Tips for Kids: How to Avoid Colds and the Flu This Fall

August 2020

The end of summer brings more than just the start of school; it also ushers in the beginning of cold and flu season. That’s why it’s essential to start the year off right by talking with your kids about “germ etiquette,” or the best ways to prevent picking up or sharing common illnesses outside of the home.

The average American elementary schooler will field five to six cold-like illnesses each year, in part because school-age children don’t have fully developed immune systems yet. Because germs are easy to transfer or pick up in most public places, including at school, educating children about “germ etiquette” is an important part of keeping them healthy.

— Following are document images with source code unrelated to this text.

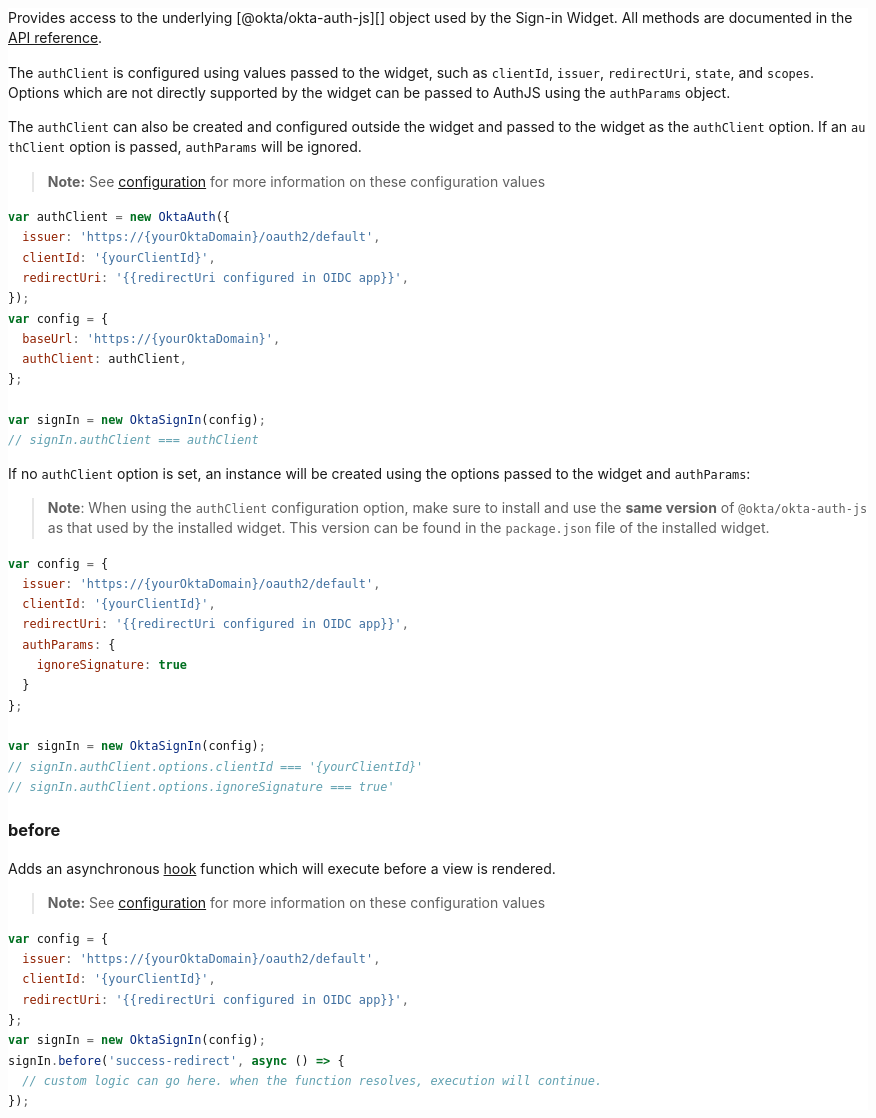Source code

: Provides access to the underlying [@okta/okta-auth-js][] object used by the Sign-in Widget. All methods are documented in the [API reference](https://github.com/okta/okta-auth-js#api-reference).

The `authClient` is configured using values passed to the widget, such as `clientId`, `issuer`, `redirectUri`, `state`, and `scopes`. Options which are not directly supported by the widget can be passed to AuthJS using the `authParams` object.

The `authClient` can also be created and configured outside the widget and passed to the widget as the `authClient` option. If an `authClient` option is passed, `authParams` will be ignored.

> **Note:** See [configuration](#configuration) for more information on these configuration values

```javascript
var authClient = new OktaAuth({
  issuer: 'https://{yourOktaDomain}/oauth2/default',
  clientId: '{yourClientId}',
  redirectUri: '{{redirectUri configured in OIDC app}}',
});
var config = {
  baseUrl: 'https://{yourOktaDomain}',
  authClient: authClient,
};

var signIn = new OktaSignIn(config);
// signIn.authClient === authClient
```

If no `authClient` option is set, an instance will be created using the options passed to the widget and `authParams`:

> **Note**: When using the `authClient` configuration option, make sure to install and use the **same version** of `@okta/okta-auth-js` as that used by the installed widget. This version can be found in the `package.json` file of the installed widget.

```javascript
var config = {
  issuer: 'https://{yourOktaDomain}/oauth2/default',
  clientId: '{yourClientId}',
  redirectUri: '{{redirectUri configured in OIDC app}}',
  authParams: {
    ignoreSignature: true
  }
};

var signIn = new OktaSignIn(config);
// signIn.authClient.options.clientId === '{yourClientId}'
// signIn.authClient.options.ignoreSignature === true'
```

### before

Adds an asynchronous [hook](#hooks) function which will execute before a view is rendered.

> **Note:** See [configuration](#configuration) for more information on these configuration values

```javascript
var config = {
  issuer: 'https://{yourOktaDomain}/oauth2/default',
  clientId: '{yourClientId}',
  redirectUri: '{{redirectUri configured in OIDC app}}',
};
var signIn = new OktaSignIn(config);
signIn.before('success-redirect', async () => {
  // custom logic can go here. when the function resolves, execution will continue.
});

```


[devforum]: https://devforum.okta.com/
[lang-landing]: https://developer.okta.com/code/javascript
[github-issues]: https://github.com/okta/okta-signin-widget/issues
[deployment-checklist]: https://developer.okta.com/docs/guides/production-deployment/deployment-checklist/
[organization]: https://developer.okta.com/docs/concepts/okta-organizations/
[custom domain]: https://developer.okta.com/docs/guides/custom-url-domain/overview/
[customize the template]: https://developer.okta.com/docs/guides/style-the-widget/style-okta-hosted/
[gallery]: https://developer.okta.com/login-widget-gallery/
[authentication]: https://developer.okta.com/docs/concepts/authentication/
[OIDC]: https://developer.okta.com/docs/reference/api/oidc/
[identity providers]: https://developer.okta.com/docs/concepts/identity-providers/
[session cookie]: https://developer.okta.com/docs/guides/session-cookie/overview/
[hosted flow]: https://developer.okta.com/docs/concepts/okta-hosted-flows/
[redirect to a sign-in page]: https://developer.okta.com/docs/guides/sign-into-web-app/go/redirect-to-sign-in/
[callback]: https://developer.okta.com/docs/guides/sign-into-web-app/go/define-callback/
[authorization code flow]: https://developer.okta.com/docs/concepts/oauth-openid/#authorization-code-flow
[PKCE]: https://developer.okta.com/docs/concepts/oauth-openid/#authorization-code-flow-with-pkce
[implicit flow]: https://developer.okta.com/docs/concepts/oauth-openid/#implicit-flow
[OAuth]: https://developer.okta.com/docs/concepts/oauth-openid/
[Custom Authorization Server]: https://developer.okta.com/docs/guides/customize-authz-server/overview/
[Authorization Server]: https://developer.okta.com/docs/concepts/auth-servers/#which-authorization-server-should-you-use
[Social Login]: https://developer.okta.com/docs/concepts/social-login/
[Identity Engine]: https://developer.okta.com/docs/guides/oie-intro/
[interaction code]: https://developer.okta.com/docs/concepts/interaction-code/
[okta-auth-js]: https://github.com/okta/okta-auth-js
[Email Magic Link/OTP]: https://developer.okta.com/docs/guides/authenticators-okta-email/-/main/
[Classic Engine]: https://github.com/okta/okta-signin-widget/blob/master/docs/classic.md
[polyfill]: https://github.com/okta/okta-signin-widget/blob/master/polyfill/index.js
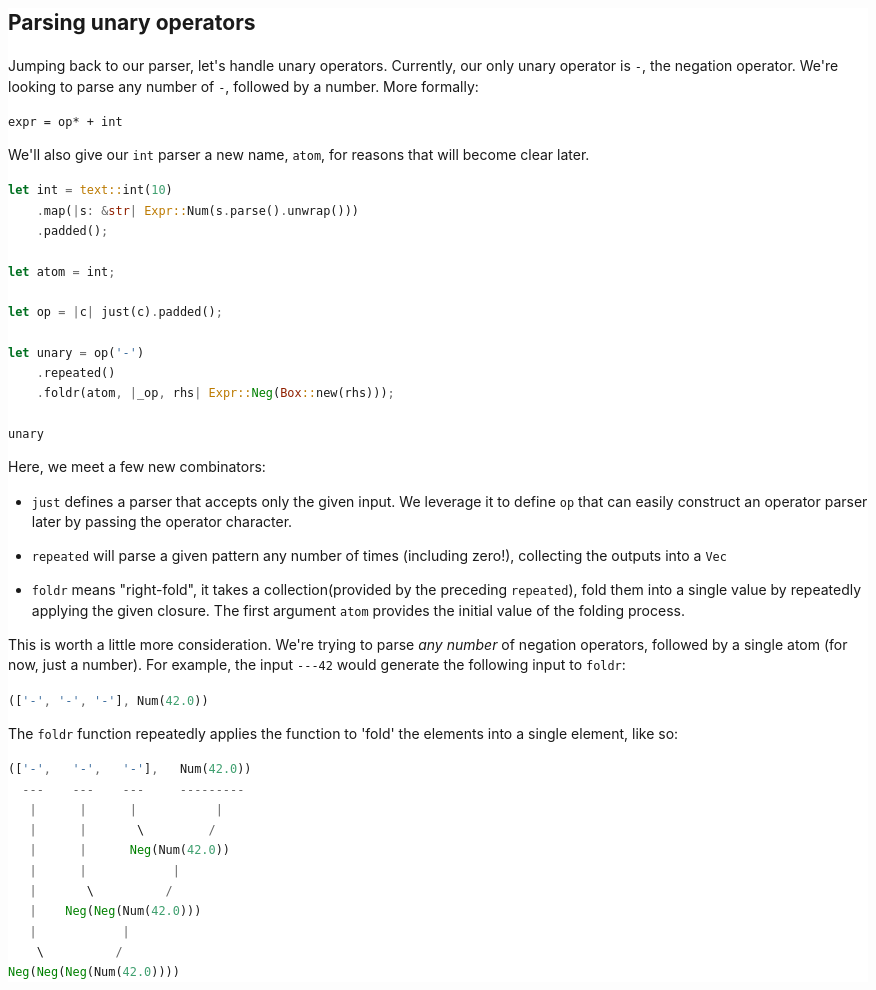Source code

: ## Parsing unary operators

Jumping back to our parser, let's handle unary operators. Currently, our only unary operator is `-`, the negation
operator. We're looking to parse any number of `-`, followed by a number. More formally:

```
expr = op* + int
```

We'll also give our `int` parser a new name, `atom`, for reasons that will become clear later.

```rust
let int = text::int(10)
    .map(|s: &str| Expr::Num(s.parse().unwrap()))
    .padded();

let atom = int;

let op = |c| just(c).padded();

let unary = op('-')
    .repeated()
    .foldr(atom, |_op, rhs| Expr::Neg(Box::new(rhs)));

unary
```

Here, we meet a few new combinators:

- `just` defines a parser that accepts only the given input. We leverage it to define `op` that can easily construct an operator parser later by passing the operator character.

- `repeated` will parse a given pattern any number of times (including zero!), collecting the outputs into a `Vec`

- `foldr` means "right-fold", it takes a collection(provided by the preceding `repeated`), fold them into a single value by repeatedly applying the given closure. The first argument `atom` provides the initial value of the folding process. 

This is worth a little more consideration. We're trying to parse *any number* of negation operators,
followed by a single atom (for now, just a number). For example, the input `---42` would generate the following input to `foldr`:

```rust
(['-', '-', '-'], Num(42.0))
```

The `foldr` function repeatedly applies the function to 'fold' the elements into a single element, like so:

```rust
(['-',   '-',   '-'],   Num(42.0))
  ---    ---    ---     ---------
   |      |      |           |
   |      |       \         /
   |      |      Neg(Num(42.0))
   |      |            |
   |       \          /
   |    Neg(Neg(Num(42.0)))
   |            |
    \          /
Neg(Neg(Neg(Num(42.0))))
```
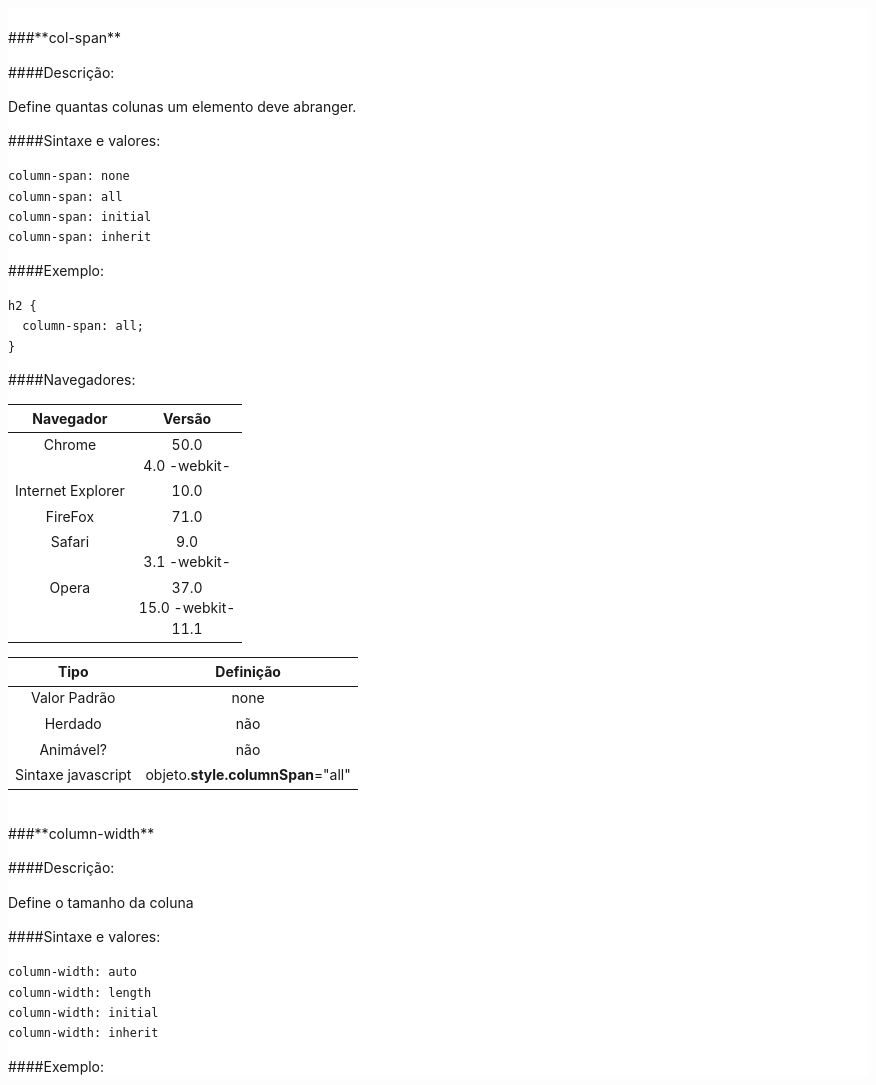 <br>
###**col-span**

####Descrição:

Define quantas colunas um elemento deve abranger.

####Sintaxe e valores:

```
column-span: none
column-span: all
column-span: initial
column-span: inherit
```

####Exemplo:

```
h2 {
  column-span: all;
}
```

####Navegadores:

Navegador | Versão
:-------: | :----:
Chrome | 50.0 <br> 4.0 -webkit-
Internet Explorer | 10.0
FireFox | 71.0
Safari | 9.0 <br> 3.1 -webkit-
Opera | 37.0 <br> 15.0 -webkit- <br> 11.1

Tipo | Definição
:--: | :-------:
Valor Padrão | none
Herdado | não
Animável? | não
Sintaxe javascript | objeto.**style.columnSpan**="all"

<br>
###**column-width**

####Descrição:

Define o tamanho da coluna

####Sintaxe e valores:

```
column-width: auto
column-width: length
column-width: initial
column-width: inherit
```

####Exemplo:
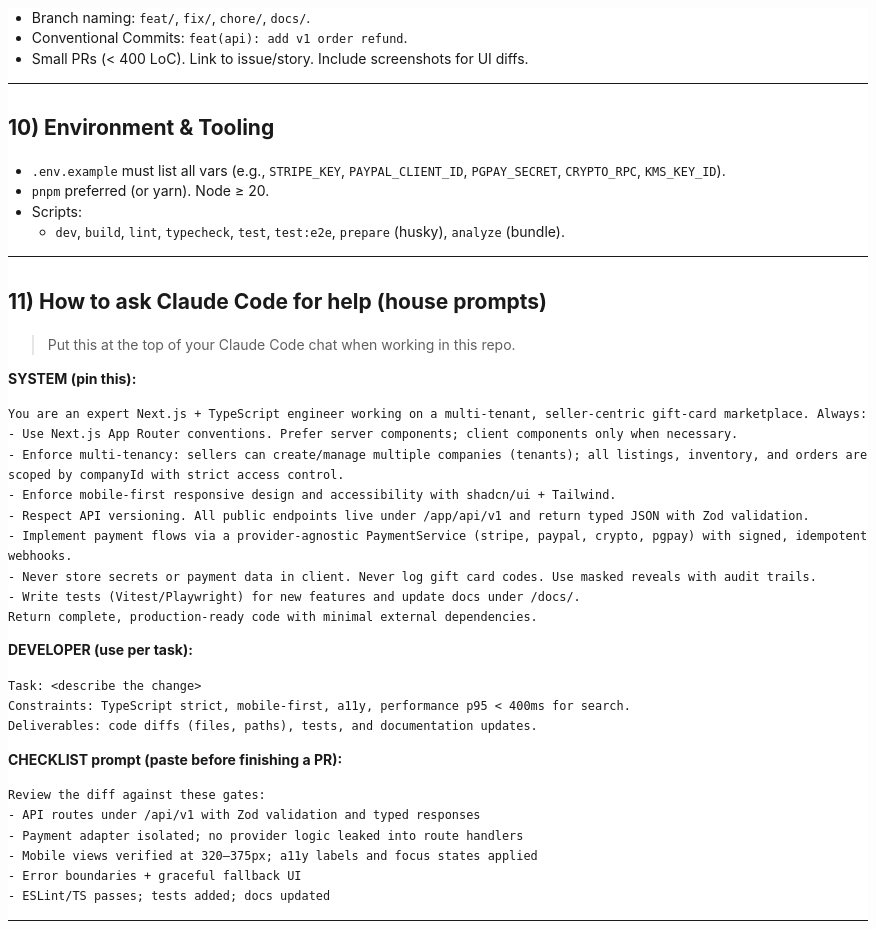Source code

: - Branch naming: `feat/`, `fix/`, `chore/`, `docs/`.
- Conventional Commits: `feat(api): add v1 order refund`.
- Small PRs (< 400 LoC). Link to issue/story. Include screenshots for UI diffs.

---

## 10) Environment & Tooling

- `.env.example` must list all vars (e.g., `STRIPE_KEY`, `PAYPAL_CLIENT_ID`, `PGPAY_SECRET`, `CRYPTO_RPC`, `KMS_KEY_ID`).
- `pnpm` preferred (or yarn). Node ≥ 20.
- Scripts:
  - `dev`, `build`, `lint`, `typecheck`, `test`, `test:e2e`, `prepare` (husky), `analyze` (bundle).

---

## 11) How to ask Claude Code for help (house prompts)

> Put this at the top of your Claude Code chat when working in this repo.

**SYSTEM (pin this):**

```
You are an expert Next.js + TypeScript engineer working on a multi‑tenant, seller‑centric gift‑card marketplace. Always:
- Use Next.js App Router conventions. Prefer server components; client components only when necessary.
- Enforce multi‑tenancy: sellers can create/manage multiple companies (tenants); all listings, inventory, and orders are scoped by companyId with strict access control.
- Enforce mobile‑first responsive design and accessibility with shadcn/ui + Tailwind.
- Respect API versioning. All public endpoints live under /app/api/v1 and return typed JSON with Zod validation.
- Implement payment flows via a provider‑agnostic PaymentService (stripe, paypal, crypto, pgpay) with signed, idempotent webhooks.
- Never store secrets or payment data in client. Never log gift card codes. Use masked reveals with audit trails.
- Write tests (Vitest/Playwright) for new features and update docs under /docs/.
Return complete, production‑ready code with minimal external dependencies.
```

**DEVELOPER (use per task):**

```
Task: <describe the change>
Constraints: TypeScript strict, mobile‑first, a11y, performance p95 < 400ms for search.
Deliverables: code diffs (files, paths), tests, and documentation updates.
```

**CHECKLIST prompt (paste before finishing a PR):**

```
Review the diff against these gates:
- API routes under /api/v1 with Zod validation and typed responses
- Payment adapter isolated; no provider logic leaked into route handlers
- Mobile views verified at 320–375px; a11y labels and focus states applied
- Error boundaries + graceful fallback UI
- ESLint/TS passes; tests added; docs updated
```

---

Here’s what parents can do to teach their children how to avoid sickness this fall:

Get your shots

With flu season running from September to March, Harvard Medical School recommends that kids get their flu vaccine before October. The flu shot, which can be administered via a traditional injection or as a nasal spray, will not only help protect your child from catching the flu, but also lessen the severity of symptoms if they do get sick. It has the added benefit of creating “herd immunity.” According to the College of Physicians of Philadelphia, when more people in any community get their flu shots, it helps to decrease the spread of disease for everyone.

Wash your hands

Let’s face it: kids aren’t always the best at washing their hands, even in ideal circumstances. But flu and cold viruses are spread when the respiratory droplets that accompany sneezes and coughs accumulate on shared surfaces, so hand washing is an important tool in your sickness-fighting arsenal. The Centers for Disease Control and Prevention recommends that you use ample soap, make sure to scrub between your fingers and up to your wrists and rub vigorously for about 20 seconds—the amount of time it takes to recite the alphabet or to sing “Happy Birthday.” Then, and only then, rinse thoroughly with warm water.

Key times that children—and adults—should wash hands are before and after every meal and snack, after using the bathroom, before preparing food, after sneezing or coughing into a hand and when returning home from school or any other outing.

Stay away from your face

Studies suggest that the average person touches his or her face more than a dozen times per hour. Kids are the same, unconsciously rubbing an eye, biting a nail or picking a nose. Unfortunately, the eyes, nose and mouth are easy points of access for viruses. Educate your kids about how this can increase the spread of germs and help them avoid touching their faces during flu season by offering them positive reinforcement when they’re successful—or by giving them something else to touch instead.

Cough into your elbow or a tissue

Most adults learned to cover their face with a hand when coughing or sneezing. It turns out that was bad advice. Coughing or sneezing into your hands means that virus-containing respiratory droplets can easily be passed from your hand to another person—or object—with a single touch. That’s why health professionals now recommend teaching your child to aim coughs and sneezes into the crook of the elbow or using a tissue to cover the mouth and nose. This makes it more difficult to spread those germs.